▶ **DATA RECORDS**
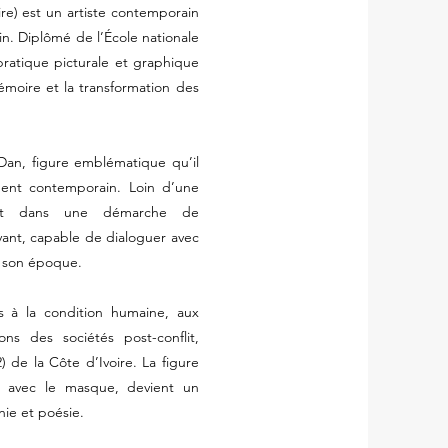
re) est un artiste contemporain
rlin. Diplômé de l’École nationale
ratique picturale et graphique
mémoire et la transformation des
Dan, figure emblématique qu’il
ment contemporain. Loin d’une
crit dans une démarche de
ivant, capable de dialoguer avec
de son époque.
 à la condition humaine, aux
ons des sociétés post-conflit,
 de la Côte d’Ivoire. La figure
e avec le masque, devient un
nie et poésie.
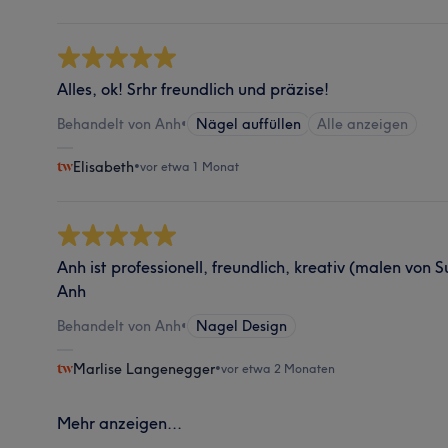
Alles, ok! Srhr freundlich und präzise!
Behandelt von Anh
•
Nägel auffüllen
Alle anzeigen
Elisabeth
•
vor etwa 1 Monat
Anh ist professionell, freundlich, kreativ (malen von 
Anh
Behandelt von Anh
•
Nagel Design
Marlise Langenegger
•
vor etwa 2 Monaten
Mehr anzeigen...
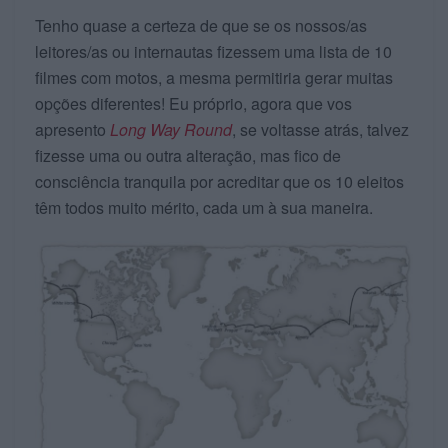
Tenho quase a certeza de que se os nossos/as
leitores/as ou internautas fizessem uma lista de 10
filmes com motos, a mesma permitiria gerar muitas
opções diferentes! Eu próprio, agora que vos
apresento
Long Way Round
, se voltasse atrás, talvez
fizesse uma ou outra alteração, mas fico de
consciência tranquila por acreditar que os 10 eleitos
têm todos muito mérito, cada um à sua maneira.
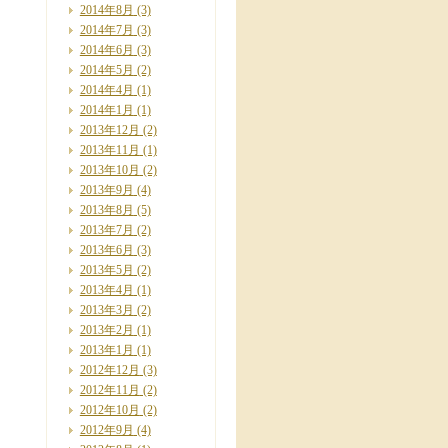
2014年8月
(3)
2014年7月
(3)
2014年6月
(3)
2014年5月
(2)
2014年4月
(1)
2014年1月
(1)
2013年12月
(2)
2013年11月
(1)
2013年10月
(2)
2013年9月
(4)
2013年8月
(5)
2013年7月
(2)
2013年6月
(3)
2013年5月
(2)
2013年4月
(1)
2013年3月
(2)
2013年2月
(1)
2013年1月
(1)
2012年12月
(3)
2012年11月
(2)
2012年10月
(2)
2012年9月
(4)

▶ **INSTRUCTION**
Write out as a numbered list every line from the start of the listing through the line containing "ons des sociétés", skipping blank lines and leaving the pictures out.

▶ **PROBLEM SOLUTION**
1. re) est un artiste contemporain
2. rlin. Diplômé de l’École nationale
3. ratique picturale et graphique
4. mémoire et la transformation des
5. Dan, figure emblématique qu’il
6. ment contemporain. Loin d’une
7. crit dans une démarche de
8. ivant, capable de dialoguer avec
9. de son époque.
10.  à la condition humaine, aux
11. ons des sociétés post-conflit,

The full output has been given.